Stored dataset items
────────────────────

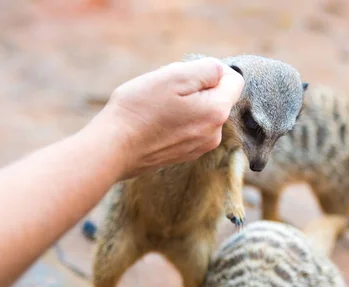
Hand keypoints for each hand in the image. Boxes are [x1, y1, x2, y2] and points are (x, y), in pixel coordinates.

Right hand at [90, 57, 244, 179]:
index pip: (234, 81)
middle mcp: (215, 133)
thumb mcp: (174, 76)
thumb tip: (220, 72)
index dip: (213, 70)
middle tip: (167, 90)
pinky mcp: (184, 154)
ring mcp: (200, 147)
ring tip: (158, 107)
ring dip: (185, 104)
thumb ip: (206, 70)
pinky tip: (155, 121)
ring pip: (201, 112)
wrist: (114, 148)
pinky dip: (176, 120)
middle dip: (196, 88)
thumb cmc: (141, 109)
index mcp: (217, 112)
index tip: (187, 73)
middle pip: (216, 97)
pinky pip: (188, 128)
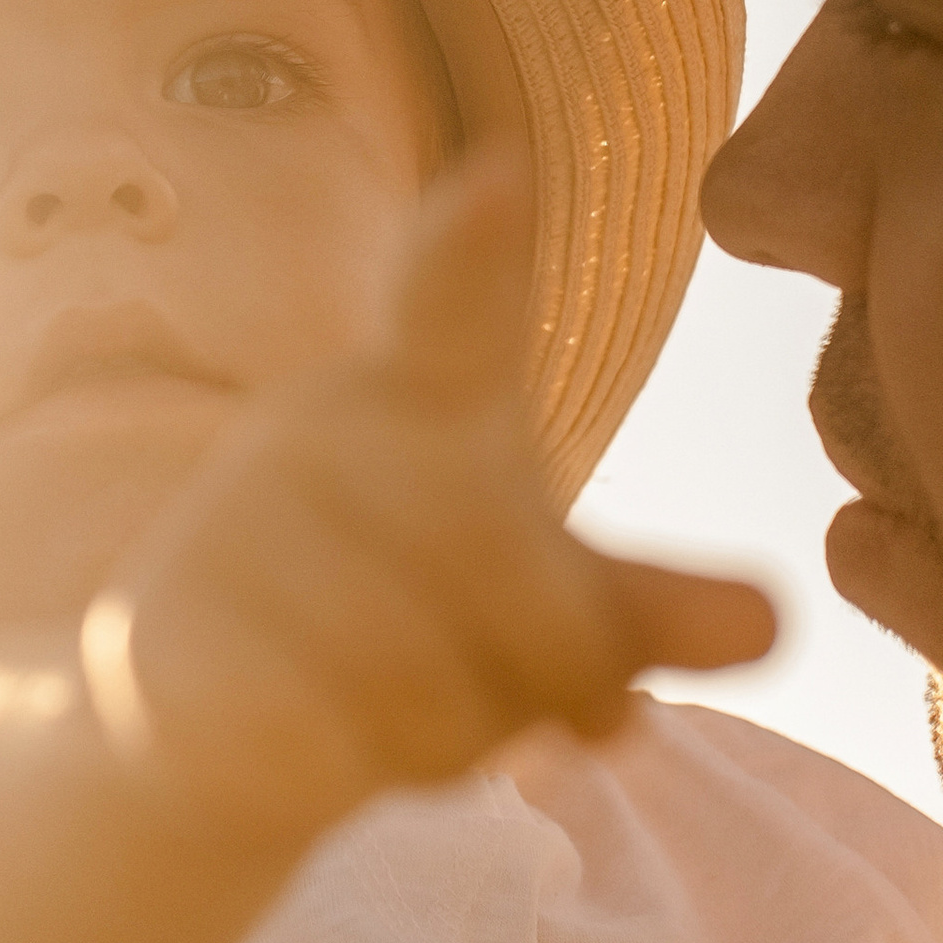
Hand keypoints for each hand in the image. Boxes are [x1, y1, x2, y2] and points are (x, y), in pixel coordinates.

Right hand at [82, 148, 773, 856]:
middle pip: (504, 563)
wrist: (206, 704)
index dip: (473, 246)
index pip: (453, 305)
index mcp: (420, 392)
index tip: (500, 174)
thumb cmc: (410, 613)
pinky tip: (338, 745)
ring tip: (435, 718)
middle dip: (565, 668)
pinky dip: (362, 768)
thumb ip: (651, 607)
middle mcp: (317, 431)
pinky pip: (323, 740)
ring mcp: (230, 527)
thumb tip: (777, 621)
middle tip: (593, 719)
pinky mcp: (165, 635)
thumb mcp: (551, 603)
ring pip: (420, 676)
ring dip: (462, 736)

────────────────────

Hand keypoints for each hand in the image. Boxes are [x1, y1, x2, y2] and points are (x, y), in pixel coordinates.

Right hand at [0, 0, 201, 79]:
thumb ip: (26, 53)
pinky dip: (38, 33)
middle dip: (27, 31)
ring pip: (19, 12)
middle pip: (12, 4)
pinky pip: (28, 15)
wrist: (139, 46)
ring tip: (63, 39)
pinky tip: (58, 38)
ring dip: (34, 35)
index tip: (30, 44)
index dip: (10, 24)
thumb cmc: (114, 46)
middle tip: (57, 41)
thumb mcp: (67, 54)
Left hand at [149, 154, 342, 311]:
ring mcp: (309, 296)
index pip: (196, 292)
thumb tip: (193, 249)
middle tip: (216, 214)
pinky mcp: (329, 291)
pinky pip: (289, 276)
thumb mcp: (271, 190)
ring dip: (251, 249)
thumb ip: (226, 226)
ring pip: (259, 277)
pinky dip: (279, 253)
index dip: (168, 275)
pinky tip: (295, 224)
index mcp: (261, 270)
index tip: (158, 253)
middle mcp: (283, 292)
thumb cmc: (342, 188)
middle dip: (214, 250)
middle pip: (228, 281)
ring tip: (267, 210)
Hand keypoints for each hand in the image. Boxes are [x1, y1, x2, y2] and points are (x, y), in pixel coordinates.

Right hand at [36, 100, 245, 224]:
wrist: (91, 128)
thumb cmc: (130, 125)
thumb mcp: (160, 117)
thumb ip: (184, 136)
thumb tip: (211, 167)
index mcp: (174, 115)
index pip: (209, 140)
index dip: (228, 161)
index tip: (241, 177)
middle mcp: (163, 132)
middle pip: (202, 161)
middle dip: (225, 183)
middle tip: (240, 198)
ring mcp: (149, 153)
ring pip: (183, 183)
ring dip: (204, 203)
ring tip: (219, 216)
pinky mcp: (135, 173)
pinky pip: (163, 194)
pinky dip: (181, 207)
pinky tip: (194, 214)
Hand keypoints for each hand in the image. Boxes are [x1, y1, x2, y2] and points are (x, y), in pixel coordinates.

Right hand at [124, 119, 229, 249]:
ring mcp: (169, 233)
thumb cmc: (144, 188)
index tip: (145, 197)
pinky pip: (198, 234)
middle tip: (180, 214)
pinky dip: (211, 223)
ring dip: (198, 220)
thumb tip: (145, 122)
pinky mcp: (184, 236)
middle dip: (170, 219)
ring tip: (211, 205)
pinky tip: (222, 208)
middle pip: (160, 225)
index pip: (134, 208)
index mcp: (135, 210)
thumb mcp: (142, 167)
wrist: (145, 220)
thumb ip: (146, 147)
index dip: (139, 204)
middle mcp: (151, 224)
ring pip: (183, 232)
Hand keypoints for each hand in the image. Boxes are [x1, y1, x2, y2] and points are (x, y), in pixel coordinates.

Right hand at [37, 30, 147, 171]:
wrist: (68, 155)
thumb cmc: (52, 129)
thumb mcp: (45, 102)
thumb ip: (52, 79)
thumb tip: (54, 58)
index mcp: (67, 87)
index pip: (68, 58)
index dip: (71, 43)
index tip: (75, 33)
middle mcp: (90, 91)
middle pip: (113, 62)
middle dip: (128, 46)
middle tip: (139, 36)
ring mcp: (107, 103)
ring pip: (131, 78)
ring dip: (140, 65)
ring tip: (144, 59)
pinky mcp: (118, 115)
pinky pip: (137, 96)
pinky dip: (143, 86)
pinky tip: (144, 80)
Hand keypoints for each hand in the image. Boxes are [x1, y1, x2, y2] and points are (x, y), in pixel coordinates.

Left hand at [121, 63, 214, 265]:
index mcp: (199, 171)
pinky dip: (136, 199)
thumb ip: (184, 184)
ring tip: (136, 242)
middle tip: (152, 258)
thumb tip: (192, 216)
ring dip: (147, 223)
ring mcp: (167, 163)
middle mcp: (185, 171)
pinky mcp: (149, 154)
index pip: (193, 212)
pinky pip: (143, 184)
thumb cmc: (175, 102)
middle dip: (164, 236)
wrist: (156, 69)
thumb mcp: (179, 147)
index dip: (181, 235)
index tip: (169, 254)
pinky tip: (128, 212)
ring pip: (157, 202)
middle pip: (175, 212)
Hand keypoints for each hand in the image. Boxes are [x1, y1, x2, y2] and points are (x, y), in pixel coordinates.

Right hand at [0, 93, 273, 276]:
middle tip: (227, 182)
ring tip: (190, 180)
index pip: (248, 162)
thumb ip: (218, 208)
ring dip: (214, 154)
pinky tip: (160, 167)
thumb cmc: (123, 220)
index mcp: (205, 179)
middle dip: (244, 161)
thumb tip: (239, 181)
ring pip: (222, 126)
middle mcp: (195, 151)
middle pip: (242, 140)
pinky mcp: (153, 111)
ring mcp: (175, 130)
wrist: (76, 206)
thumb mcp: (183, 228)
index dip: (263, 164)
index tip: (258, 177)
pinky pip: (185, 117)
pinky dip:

────────────────────

• _WORK REQUEST_:
Of all the entries above, retype exactly the lines from the line with "index dip: (213, 70)" to the line with "thumb cmc: (141, 109)", both included, and no others.

• _EXPECTED ANSWER_:
index dip: (213, 70)
middle tip: (167, 90)
pinky mcp: (184, 154)
ring mcp: (200, 147)
ring tip: (158, 107)
ring dip: (185, 104)
thumb ip: (206, 70)
pinky tip: (155, 121)
ring pip: (201, 112)
wrist: (114, 148)
pinky dip: (176, 120)
middle dip: (196, 88)
thumb cmc: (141, 109)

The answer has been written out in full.